Relationships evolve. You are equal partners in your relationship. It suited you both, not just him, for you to stay at home when your children were tiny. It wasn't some big favour either he did you or you did him. It was what you both decided was best for your family unit at that time.
The thing that gets me is that he seems to view you as some pawn that he can move about the board depending on what suits him best. If it suits him that you should be a SAHM and housewife, fine. If it suits him to put you to work in a minimum wage job, also fine according to some posters above. But you're not some kind of donkey that he owns. You're a person in your own right and his life partner.
This shouldn't be how relationships work. Yes, he isn't solely responsible for supporting you and the whole household indefinitely, but he needs to acknowledge you the person, with dreams and aspirations but also thoughts and uncertainties of your own. He shouldn't be dictating to you what you need to do going forward, but you should both be supporting each other to achieve your life and work aspirations. You've had a number of years in the thick of family life - the sleepless nights, the exhaustion, the focus on the day-to-day, the boredom that comes with caring for very young children.
Having children changes you, especially if you're the person carrying 95% of the physical and mental load. It is very easy to lose yourself and some of your confidence during this time, especially if you take longer to get back to work, where you have a separate and distinct identity. And when finally your children are sleeping through and don't require your constant attention, and are becoming a bit more self-sufficient, suddenly you start finding yourself bit by bit again. I remember having a moment when I thought "oh there you are!" and I finally had the energy and mental headspace to connect with the person I was pre-DC again.
Unless you as a family are in a financially difficult place, I don't think he has any business demanding that you go out and get any job that you can the minute your youngest is in school.
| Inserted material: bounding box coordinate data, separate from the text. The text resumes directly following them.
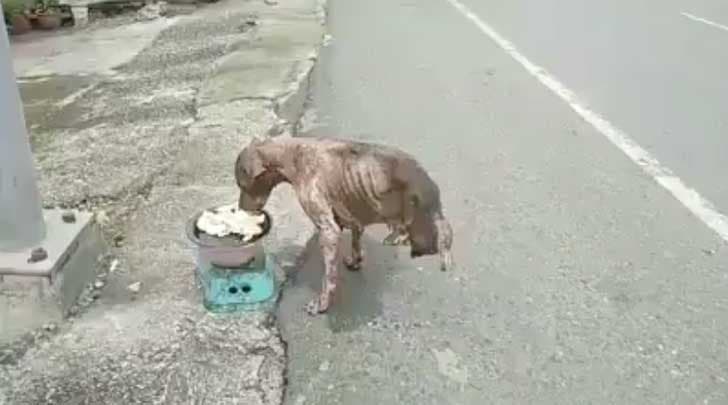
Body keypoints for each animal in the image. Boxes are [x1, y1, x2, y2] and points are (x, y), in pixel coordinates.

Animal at [236, 136, 452, 312]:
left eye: (242, 185)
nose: (240, 209)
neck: (292, 154)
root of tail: (427, 182)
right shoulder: (350, 215)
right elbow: (356, 242)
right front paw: (355, 261)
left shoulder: (328, 230)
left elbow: (329, 278)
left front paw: (322, 304)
You did what you did for the benefit of the family, including him, and he at least owes you the courtesy of giving you time, and investing sufficient resources in you, to help you to work towards a job that will enable you both to contribute towards the family financially and have some degree of work satisfaction and prospect of progression. Anything else is just disrespectful of your marriage - it is a joint project for your mutual benefit and the benefit of your children, not a sole project purely for his benefit.